Sister Catherine Kamphaus led the state's Catholic schools through a period of growth and change. "So, when I started it was a thriving school system, but it's changed," says Sister Catherine. It has changed from a system of 13 schools serving 3,500 students in 1998 to 16 schools with a population of 5,400 students today.

But the schools are still part of a tight knit community. "I used to call the elementary school that I was at a small town in a big city because it becomes the neighborhood of those children," says Longe.

Longe, whose office as superintendent is in a quiet building near the Cathedral of the Madeleine, knows that he'll "need to get out and get a kid fix regularly." He will also want to check in with school principals like Gary Green who took over for Longe at St. Vincent's.

Green says, "It was harder than I thought." In fact, a big challenge facing Longe will be finding and developing leaders throughout the diocese. "So, that when we have openings in our administrative positions, we'll have people ready to step in that are trained and confident and competent," says Longe.

● **Input data**:

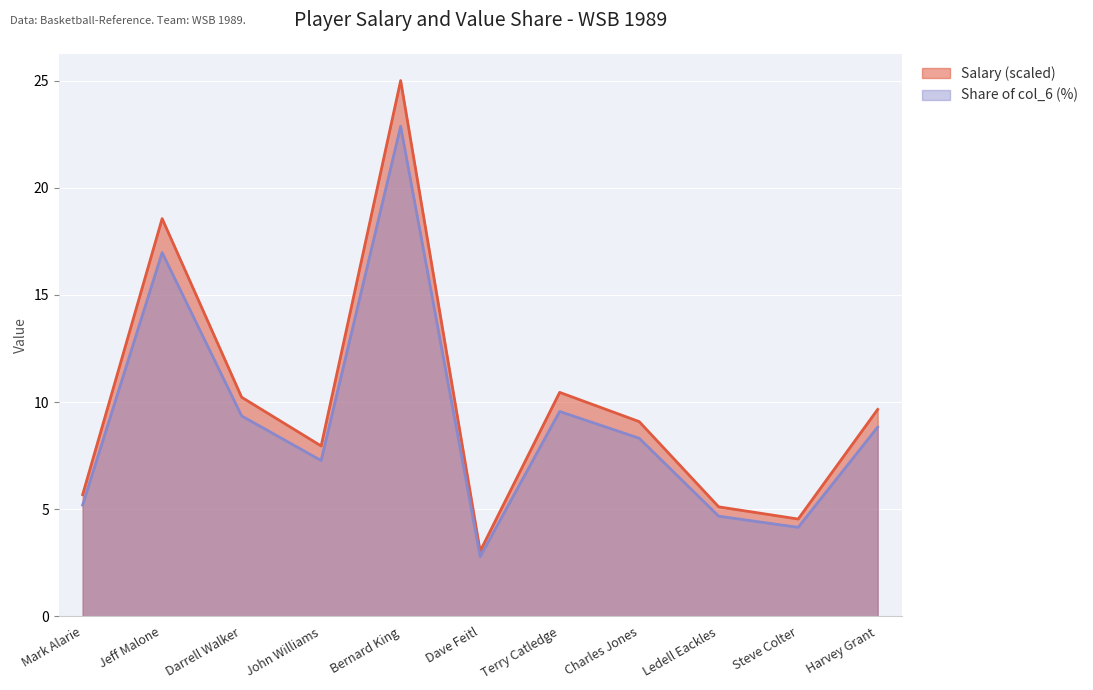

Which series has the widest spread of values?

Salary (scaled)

● **Instruction**:
Update the passage on the state's Catholic schools, starting with "Sister Catherine Kamphaus" and going on through "at St. Vincent's.": write that part out again with "superintendent" changed to "schools chief".

● **Exercise result**:
Sister Catherine Kamphaus led the state's Catholic schools through a period of growth and change. "So, when I started it was a thriving school system, but it's changed," says Sister Catherine. It has changed from a system of 13 schools serving 3,500 students in 1998 to 16 schools with a population of 5,400 students today.

But the schools are still part of a tight knit community. "I used to call the elementary school that I was at a small town in a big city because it becomes the neighborhood of those children," says Longe.

Longe, whose office as schools chief is in a quiet building near the Cathedral of the Madeleine, knows that he'll "need to get out and get a kid fix regularly." He will also want to check in with school principals like Gary Green who took over for Longe at St. Vincent's.